───── SUPPLIED ENTRIES

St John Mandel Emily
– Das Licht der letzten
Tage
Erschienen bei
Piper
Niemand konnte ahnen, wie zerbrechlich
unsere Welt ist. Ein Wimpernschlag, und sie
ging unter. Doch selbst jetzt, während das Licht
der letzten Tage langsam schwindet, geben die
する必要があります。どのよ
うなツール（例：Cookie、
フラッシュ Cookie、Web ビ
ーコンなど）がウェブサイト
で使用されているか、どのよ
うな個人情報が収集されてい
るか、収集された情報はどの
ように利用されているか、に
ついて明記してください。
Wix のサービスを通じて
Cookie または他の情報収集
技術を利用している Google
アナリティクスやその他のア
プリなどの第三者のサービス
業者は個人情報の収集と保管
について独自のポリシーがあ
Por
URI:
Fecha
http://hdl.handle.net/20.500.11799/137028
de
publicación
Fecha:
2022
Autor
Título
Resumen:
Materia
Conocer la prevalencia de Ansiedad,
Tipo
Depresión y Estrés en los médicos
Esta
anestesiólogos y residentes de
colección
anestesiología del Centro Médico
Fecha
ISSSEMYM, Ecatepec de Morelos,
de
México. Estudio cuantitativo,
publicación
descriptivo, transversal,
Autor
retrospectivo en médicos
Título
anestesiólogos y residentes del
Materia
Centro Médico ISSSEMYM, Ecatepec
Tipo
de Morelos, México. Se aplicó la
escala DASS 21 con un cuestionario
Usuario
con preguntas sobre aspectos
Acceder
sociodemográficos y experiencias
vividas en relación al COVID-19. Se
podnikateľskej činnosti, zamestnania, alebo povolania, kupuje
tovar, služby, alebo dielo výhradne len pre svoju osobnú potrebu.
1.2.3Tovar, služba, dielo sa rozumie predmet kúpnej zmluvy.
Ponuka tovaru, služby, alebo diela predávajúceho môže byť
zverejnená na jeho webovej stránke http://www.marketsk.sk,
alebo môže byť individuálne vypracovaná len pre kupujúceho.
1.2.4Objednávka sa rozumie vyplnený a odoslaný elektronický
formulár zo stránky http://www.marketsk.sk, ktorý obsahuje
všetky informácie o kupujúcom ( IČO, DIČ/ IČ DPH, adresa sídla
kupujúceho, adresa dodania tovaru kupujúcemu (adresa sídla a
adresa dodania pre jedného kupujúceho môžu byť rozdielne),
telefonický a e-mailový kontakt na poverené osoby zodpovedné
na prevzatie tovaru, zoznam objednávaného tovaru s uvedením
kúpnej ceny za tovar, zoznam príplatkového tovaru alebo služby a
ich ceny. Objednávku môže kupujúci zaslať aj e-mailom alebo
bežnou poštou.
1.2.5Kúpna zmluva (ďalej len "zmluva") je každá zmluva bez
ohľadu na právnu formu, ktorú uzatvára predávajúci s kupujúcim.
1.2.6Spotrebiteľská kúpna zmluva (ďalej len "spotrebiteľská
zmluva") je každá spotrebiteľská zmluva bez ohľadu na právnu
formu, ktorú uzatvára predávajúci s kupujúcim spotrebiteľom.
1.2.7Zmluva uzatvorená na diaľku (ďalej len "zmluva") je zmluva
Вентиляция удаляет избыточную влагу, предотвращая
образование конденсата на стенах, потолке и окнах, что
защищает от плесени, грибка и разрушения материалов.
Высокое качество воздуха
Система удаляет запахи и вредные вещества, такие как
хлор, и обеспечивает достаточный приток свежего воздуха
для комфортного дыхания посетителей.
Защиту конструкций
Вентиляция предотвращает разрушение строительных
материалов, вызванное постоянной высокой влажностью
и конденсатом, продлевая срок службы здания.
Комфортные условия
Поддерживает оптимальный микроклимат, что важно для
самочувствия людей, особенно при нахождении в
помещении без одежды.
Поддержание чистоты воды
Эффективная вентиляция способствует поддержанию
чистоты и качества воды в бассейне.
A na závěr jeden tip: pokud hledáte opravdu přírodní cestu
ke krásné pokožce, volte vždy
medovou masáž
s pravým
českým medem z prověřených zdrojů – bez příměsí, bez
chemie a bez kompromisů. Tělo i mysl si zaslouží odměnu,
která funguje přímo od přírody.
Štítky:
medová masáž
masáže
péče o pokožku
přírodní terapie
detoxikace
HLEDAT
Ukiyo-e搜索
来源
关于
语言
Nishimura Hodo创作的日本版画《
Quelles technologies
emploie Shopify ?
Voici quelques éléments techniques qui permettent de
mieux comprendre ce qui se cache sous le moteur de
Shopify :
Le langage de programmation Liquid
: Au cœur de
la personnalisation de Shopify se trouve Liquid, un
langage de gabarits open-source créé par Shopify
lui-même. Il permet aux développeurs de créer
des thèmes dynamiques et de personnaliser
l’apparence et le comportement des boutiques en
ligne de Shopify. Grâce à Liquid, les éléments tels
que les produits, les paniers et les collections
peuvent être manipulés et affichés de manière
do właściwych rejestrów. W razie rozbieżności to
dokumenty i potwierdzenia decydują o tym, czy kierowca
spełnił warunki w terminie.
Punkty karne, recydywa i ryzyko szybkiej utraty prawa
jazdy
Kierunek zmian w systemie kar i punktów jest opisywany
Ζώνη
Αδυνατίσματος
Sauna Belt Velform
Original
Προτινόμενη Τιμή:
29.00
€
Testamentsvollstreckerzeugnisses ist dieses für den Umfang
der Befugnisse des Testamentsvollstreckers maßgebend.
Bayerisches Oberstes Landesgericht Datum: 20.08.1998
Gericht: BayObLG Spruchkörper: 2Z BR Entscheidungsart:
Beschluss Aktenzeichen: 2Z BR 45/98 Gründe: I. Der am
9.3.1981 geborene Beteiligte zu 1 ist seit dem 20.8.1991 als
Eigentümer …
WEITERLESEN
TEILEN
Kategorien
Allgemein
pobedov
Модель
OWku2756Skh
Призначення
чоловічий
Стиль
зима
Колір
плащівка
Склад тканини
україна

──────────

PROBLEM DETAILS -> An exact copy of every line above, start to finish, is required.

ANSWER SECTION ->
St John Mandel Emily
– Das Licht der letzten
Tage
Erschienen bei
Piper
Niemand konnte ahnen, wie zerbrechlich
unsere Welt ist. Ein Wimpernschlag, und sie
ging unter. Doch selbst jetzt, während das Licht
der letzten Tage langsam schwindet, geben die
する必要があります。どのよ
うなツール（例：Cookie、
フラッシュ Cookie、Web ビ
ーコンなど）がウェブサイト
で使用されているか、どのよ
うな個人情報が収集されてい
るか、収集された情報はどの
ように利用されているか、に
ついて明記してください。
Wix のサービスを通じて
Cookie または他の情報収集
技術を利用している Google
アナリティクスやその他のア
プリなどの第三者のサービス
業者は個人情報の収集と保管
について独自のポリシーがあ
Por
URI:
Fecha
http://hdl.handle.net/20.500.11799/137028
de
publicación
Fecha:
2022
Autor
Título
Resumen:
Materia
Conocer la prevalencia de Ansiedad,
Tipo
Depresión y Estrés en los médicos
Esta
anestesiólogos y residentes de
colección
anestesiología del Centro Médico
Fecha
ISSSEMYM, Ecatepec de Morelos,
de
México. Estudio cuantitativo,
publicación
descriptivo, transversal,
Autor
retrospectivo en médicos
Título
anestesiólogos y residentes del
Materia
Centro Médico ISSSEMYM, Ecatepec
Tipo
de Morelos, México. Se aplicó la
escala DASS 21 con un cuestionario
Usuario
con preguntas sobre aspectos
Acceder
sociodemográficos y experiencias
vividas en relación al COVID-19. Se
podnikateľskej činnosti, zamestnania, alebo povolania, kupuje
tovar, služby, alebo dielo výhradne len pre svoju osobnú potrebu.
1.2.3Tovar, služba, dielo sa rozumie predmet kúpnej zmluvy.
Ponuka tovaru, služby, alebo diela predávajúceho môže byť
zverejnená na jeho webovej stránke http://www.marketsk.sk,
alebo môže byť individuálne vypracovaná len pre kupujúceho.
1.2.4Objednávka sa rozumie vyplnený a odoslaný elektronický
formulár zo stránky http://www.marketsk.sk, ktorý obsahuje
všetky informácie o kupujúcom ( IČO, DIČ/ IČ DPH, adresa sídla
kupujúceho, adresa dodania tovaru kupujúcemu (adresa sídla a
adresa dodania pre jedného kupujúceho môžu byť rozdielne),
telefonický a e-mailový kontakt na poverené osoby zodpovedné
na prevzatie tovaru, zoznam objednávaného tovaru s uvedením
kúpnej ceny za tovar, zoznam príplatkového tovaru alebo služby a
ich ceny. Objednávku môže kupujúci zaslať aj e-mailom alebo
bežnou poštou.
1.2.5Kúpna zmluva (ďalej len "zmluva") je každá zmluva bez
ohľadu na právnu formu, ktorú uzatvára predávajúci s kupujúcim.
1.2.6Spotrebiteľská kúpna zmluva (ďalej len "spotrebiteľská
zmluva") je každá spotrebiteľská zmluva bez ohľadu na právnu
formu, ktorú uzatvára predávajúci s kupujúcim spotrebiteľom.
1.2.7Zmluva uzatvorená na diaľku (ďalej len "zmluva") je zmluva
Вентиляция удаляет избыточную влагу, предотвращая
образование конденсата на стенах, потолке и окнах, что
защищает от плесени, грибка и разрушения материалов.
Высокое качество воздуха
Система удаляет запахи и вредные вещества, такие как
хлор, и обеспечивает достаточный приток свежего воздуха
для комфортного дыхания посетителей.
Защиту конструкций
Вентиляция предотвращает разрушение строительных
материалов, вызванное постоянной высокой влажностью
и конденсатом, продлевая срок службы здания.
Комфортные условия
Поддерживает оптимальный микроклимат, что важно для
самочувствия людей, особенно при нахождении в
помещении без одежды.
Поддержание чистоты воды
Эффективная вентиляция способствует поддержанию
чистоты и качества воды в бассейне.
A na závěr jeden tip: pokud hledáte opravdu přírodní cestu
ke krásné pokožce, volte vždy
medovou masáž
s pravým
českým medem z prověřených zdrojů – bez příměsí, bez
chemie a bez kompromisů. Tělo i mysl si zaslouží odměnu,
která funguje přímo od přírody.
Štítky:
medová masáž
masáže
péče o pokožku
přírodní terapie
detoxikace
HLEDAT
Ukiyo-e搜索
来源
关于
语言
Nishimura Hodo创作的日本版画《
Quelles technologies
emploie Shopify ?
Voici quelques éléments techniques qui permettent de
mieux comprendre ce qui se cache sous le moteur de
Shopify :
Le langage de programmation Liquid
: Au cœur de
la personnalisation de Shopify se trouve Liquid, un
langage de gabarits open-source créé par Shopify
lui-même. Il permet aux développeurs de créer
des thèmes dynamiques et de personnaliser
l’apparence et le comportement des boutiques en
ligne de Shopify. Grâce à Liquid, les éléments tels
que les produits, les paniers et les collections
peuvent être manipulés et affichés de manière
do właściwych rejestrów. W razie rozbieżności to
dokumenty i potwierdzenia decydują o tym, czy kierowca
spełnił warunki w terminie.
Punkty karne, recydywa i ryzyko szybkiej utraty prawa
jazdy
Kierunek zmian w systemie kar i punktów jest opisywany
Ζώνη
Αδυνατίσματος
Sauna Belt Velform
Original
Προτινόμενη Τιμή:
29.00
€
Testamentsvollstreckerzeugnisses ist dieses für den Umfang
der Befugnisse des Testamentsvollstreckers maßgebend.
Bayerisches Oberstes Landesgericht Datum: 20.08.1998
Gericht: BayObLG Spruchkörper: 2Z BR Entscheidungsart:
Beschluss Aktenzeichen: 2Z BR 45/98 Gründe: I. Der am
9.3.1981 geborene Beteiligte zu 1 ist seit dem 20.8.1991 als
Eigentümer …
WEITERLESEN
TEILEN
Kategorien
Allgemein
pobedov
Модель
OWku2756Skh
Призначення
чоловічий
Стиль
зима
Колір
плащівка
Склад тканини
україна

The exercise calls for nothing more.